Housing News Roundup: May 14, 2015
The Link Between Poor Neighborhoods and Poor Schools
High-poverty schools can compound the challenges low-income children face when growing up in neighborhoods of concentrated poverty. To review the state of poverty concentration in U.S. public schools, the Southern Education Foundation recently released an analysis of students who qualify for free and reduced-price lunches, which the Urban Institute has now mapped by county. According to the report, poor kids are six times more likely to attend high-poverty public schools, high poverty concentration is found in Southern rural schools and Northern city schools, and black students are six times more likely to attend high-poverty schools.
S.F., Oakland Activists Call for Building Affordable Housing on Public Lands
Housing activists in San Francisco and Oakland are pushing their Bay Area-cities to use publicly owned land for new affordable housing projects. Activists staged a three-hour takeover of the Oakland City Council chambers last week, preventing a vote to sell public land to a developer who planned a 24-story, 300-unit luxury building. Three days later, San Francisco’s City Hall rotunda was filled to overflowing with another group of protestors. “If we don’t build affordable housing on public lands, where will it be built?” asked the activists.

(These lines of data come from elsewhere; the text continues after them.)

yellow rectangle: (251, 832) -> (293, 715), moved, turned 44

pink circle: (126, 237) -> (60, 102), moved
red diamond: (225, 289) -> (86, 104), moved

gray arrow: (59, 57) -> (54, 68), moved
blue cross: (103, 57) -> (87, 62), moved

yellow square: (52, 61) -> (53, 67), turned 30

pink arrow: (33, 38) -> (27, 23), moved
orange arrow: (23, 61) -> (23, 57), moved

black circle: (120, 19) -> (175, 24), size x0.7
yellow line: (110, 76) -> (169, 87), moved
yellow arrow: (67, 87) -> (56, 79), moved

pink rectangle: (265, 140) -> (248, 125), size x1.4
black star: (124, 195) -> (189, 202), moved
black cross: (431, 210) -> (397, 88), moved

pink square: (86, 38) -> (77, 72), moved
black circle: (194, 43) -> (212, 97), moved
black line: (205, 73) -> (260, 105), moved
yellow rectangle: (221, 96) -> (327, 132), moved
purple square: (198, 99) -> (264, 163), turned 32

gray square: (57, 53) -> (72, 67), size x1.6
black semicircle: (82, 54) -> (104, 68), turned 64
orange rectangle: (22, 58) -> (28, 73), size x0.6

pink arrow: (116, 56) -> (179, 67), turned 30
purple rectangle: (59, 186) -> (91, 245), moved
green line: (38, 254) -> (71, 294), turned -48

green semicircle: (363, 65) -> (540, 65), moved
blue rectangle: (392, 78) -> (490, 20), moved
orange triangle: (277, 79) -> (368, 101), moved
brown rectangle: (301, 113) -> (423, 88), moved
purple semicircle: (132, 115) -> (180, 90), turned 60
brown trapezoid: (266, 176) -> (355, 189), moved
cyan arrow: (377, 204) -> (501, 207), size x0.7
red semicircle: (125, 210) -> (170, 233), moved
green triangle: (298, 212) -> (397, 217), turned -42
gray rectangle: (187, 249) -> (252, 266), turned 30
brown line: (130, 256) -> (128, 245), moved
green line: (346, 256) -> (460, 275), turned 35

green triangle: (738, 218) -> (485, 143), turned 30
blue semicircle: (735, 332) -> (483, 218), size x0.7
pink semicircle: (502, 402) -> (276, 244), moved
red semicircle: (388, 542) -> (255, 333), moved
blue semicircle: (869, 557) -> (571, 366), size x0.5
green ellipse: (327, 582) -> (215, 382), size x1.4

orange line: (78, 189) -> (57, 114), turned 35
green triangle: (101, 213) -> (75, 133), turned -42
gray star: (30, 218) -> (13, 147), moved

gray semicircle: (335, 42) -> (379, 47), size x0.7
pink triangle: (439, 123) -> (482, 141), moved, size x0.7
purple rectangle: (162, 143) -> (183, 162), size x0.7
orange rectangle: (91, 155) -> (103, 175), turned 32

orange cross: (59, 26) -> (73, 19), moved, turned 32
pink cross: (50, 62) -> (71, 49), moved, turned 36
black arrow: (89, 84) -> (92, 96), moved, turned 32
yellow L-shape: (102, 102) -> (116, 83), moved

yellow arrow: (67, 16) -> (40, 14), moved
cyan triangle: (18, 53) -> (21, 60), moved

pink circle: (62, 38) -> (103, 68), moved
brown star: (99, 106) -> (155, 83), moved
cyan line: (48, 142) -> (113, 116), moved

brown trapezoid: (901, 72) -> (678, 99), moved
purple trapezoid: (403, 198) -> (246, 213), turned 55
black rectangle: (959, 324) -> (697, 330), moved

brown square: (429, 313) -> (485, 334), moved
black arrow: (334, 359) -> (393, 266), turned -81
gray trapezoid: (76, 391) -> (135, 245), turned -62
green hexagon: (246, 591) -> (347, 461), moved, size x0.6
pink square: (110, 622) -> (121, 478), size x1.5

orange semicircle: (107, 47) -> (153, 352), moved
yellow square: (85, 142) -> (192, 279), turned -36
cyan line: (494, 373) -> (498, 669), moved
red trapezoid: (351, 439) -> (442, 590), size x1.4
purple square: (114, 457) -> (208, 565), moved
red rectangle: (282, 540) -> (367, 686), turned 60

Source: San Francisco Chronicle
Pittsburgh EcoDistrict to Bring Together ‘Forgotten’ Communities
What’s in a name? For one Pittsburgh neighborhood, perhaps a brighter future. Uptown’s new moniker the “Uptown EcoInnovation District” is part of a plan to bring together communities that have been largely overlooked by city officials, with an emphasis on transit access and housing affordability, as well as entrepreneurship and community cohesion. “Finding development opportunities centered around transportation accessibility, whether it is walking, biking or transit, feels really critical,” said Grant Ervin, city sustainability manager. “Providing for price points all along the [income] continuum is going to be a key factor that the plan we will be developing.” The district’s transformation includes an emphasis on engaging residents for an inclusive economic transformation.
Source: Next City
FHFA to Spur More Lending for Low-Cost Housing
The Federal Housing Finance Agency, which is the U.S. housing finance regulator, is taking steps to ensure mortgage lenders are providing support for low-cost housing. The move responds to the Federal Home Loan Bank’s hesitation over how they can meet affordable housing goals. Agency head Mel Watt said the measure is focused on “assuring that very-low, low- and moderate-income households and communities have access to credit and affordable housing.”
Facebook Raises Wages, Adds Benefits for Contractors
Recognizing the impact that it and other tech giants are having on California’s economy and standard of living, Facebook is taking steps to turn what have been minimum wage jobs into positions where workers can build for the future. The company will require contractors with more than 25 employees to pay a minimum wage of $15/hour and offer a minimum of 15 paid days off. The company will also pay a $4,000 childcare benefit if the contractor doesn’t already offer parental leave. “Taking these steps is the right thing to do for our business and our community,” according to a statement from Chief Operating Officer Sheryl Sandberg. “Women, because they comprise about two-thirds of minimum wage workers nationally, are particularly affected by wage adjustments.”